### Что сделать
Перепечатайте слово в слово отрывок из текста о кадетах-эмигрантах и дневниках К.Р., который начинается со слов «Они, разбросанные по» и заканчивается словами «чудесное стихотворение осталось.».

### Текст для разбора
****************

Они, разбросанные по всему свету, состарились в эмиграции, — «рассеянны, но не расторгнуты», вне зависимости от возраста или страны, куда закинула их судьба. И как пронзительно написал К. Бертье де ла Гард:
«Нам смены нет, и день настанет,
Когда, покинув этот свет,
Пред императором предстанет
Последний строй его кадет…»
Со старой, выцветшей фотографии на меня смотрит еще совсем юный кадет. Несмотря на явно французское происхождение фамилии, у него русское лицо, круглые щечки, чуть вздернутый нос. Впрочем, иных фотографий Константина, за исключением этой, детской, в архивах не сохранилось. А чудесное стихотворение осталось.
КНИЖКИ В ЖЕЛТЫХ ПЕРЕПЛЕТАХ
Дневники, которые Великий князь вел на протяжении многих лет, и о которых я упоминала на протяжении всего рассказа о К.Р., играли немалую роль в его жизни. Записывая, он подводил итог впечатлениям дня, событиям, переживаниям.
И это волей-неволей дисциплинировало, помогало сосредоточиться на главном, а, перечитав, задуматься: «Я люблю по окончании дня раскрывать свой дневник и записывать свои впечатления: приятно думать, что прошел день и больше никогда не повторится все дурное этого дня, если оно было».

****************

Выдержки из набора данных
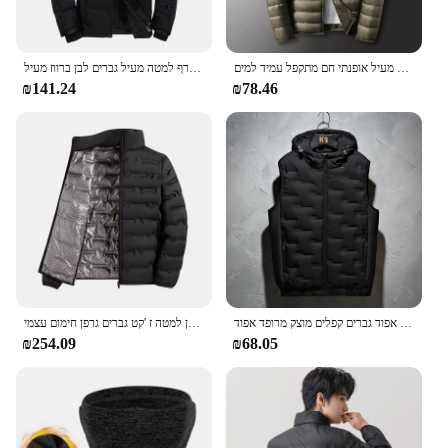
גברים של החורף לרזות מעיל אופנתי חם מתקפל עמיד למים Windproof לנשימה הלבשה עליונה בתוספת גודל גברים מעיל הסווטשרט
חורף למטה מעיל גברים לבן ברווז מעיל windproof נסיעות חמות מחנאות מעיל חדש בצבע מוצק בעבות מוצק ברדס
₪141.24
₪78.46
חורף סלעית אפוד גברים קפלים מוצק מרופד אפוד Windproof חם שרוולים Homme מזדמן חזייה לעבות מעיילי 8XL
חורף לבן למטה ז 'קט גברים גרפן חימום עצמי windelpuffer קפלים לעמוד צווארון מחומם מזדמנים מעילים חמים למטה גברים
₪254.09
₪68.05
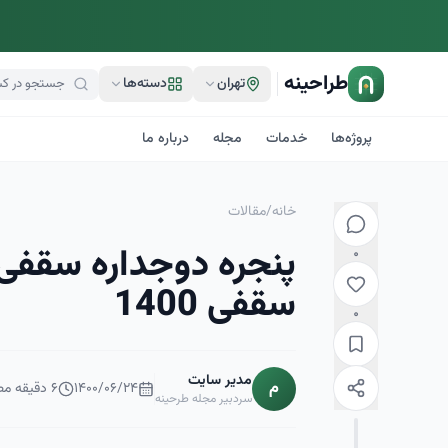
طراحینه
تهران
دسته‌ها
پروژه‌ها
خدمات
مجله
درباره ما
خانه
/
مقالات
پنجره دوجداره سقفی
۰
سقفی 1400
۰
مدیر سایت
م
۱۴۰۰/۰۶/۲۴
۶
دقیقه مط
سردبیر مجله طرحینه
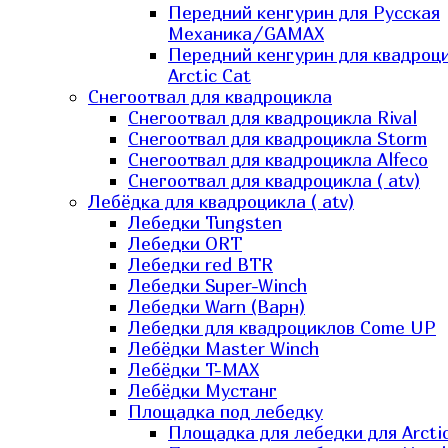
Передний кенгурин для Русская
Механика/GAMAX
Передний кенгурин для квадроц
Arctic Cat
Снегоотвал для квадроцикла
Снегоотвал для квадроцикла Rival
Снегоотвал для квадроцикла Storm
Снегоотвал для квадроцикла Alfeco
Снегоотвал для квадроцикла ( atv)
Лебёдка для квадроцикла ( atv)
Лебедки Tungsten
Лебедки ORT
Лебедки red BTR
Лебедки Super-Winch
Лебедки Warn (Варн)
Лебедки для квадроциклов Come UP
Лебёдки Master Winch
Лебёдки T-MAX
Лебёдки Мустанг
Площадка под лебедку
Площадка для лебедки для Arcti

****************

### Ваш ответ
Они, разбросанные по всему свету, состарились в эмиграции, — «рассеянны, но не расторгнуты», вне зависимости от возраста или страны, куда закинула их судьба. И как пронзительно написал К. Бертье де ла Гард:
«Нам смены нет, и день настанет,
Когда, покинув этот свет,
Пред императором предстанет
Последний строй его кадет…»
Со старой, выцветшей фотографии на меня смотрит еще совсем юный кадет. Несмотря на явно французское происхождение фамилии, у него русское лицо, круглые щечки, чуть вздернутый нос. Впрочем, иных фотографий Константина, за исключением этой, детской, в архивах не сохранилось. А чудесное стихотворение осталось.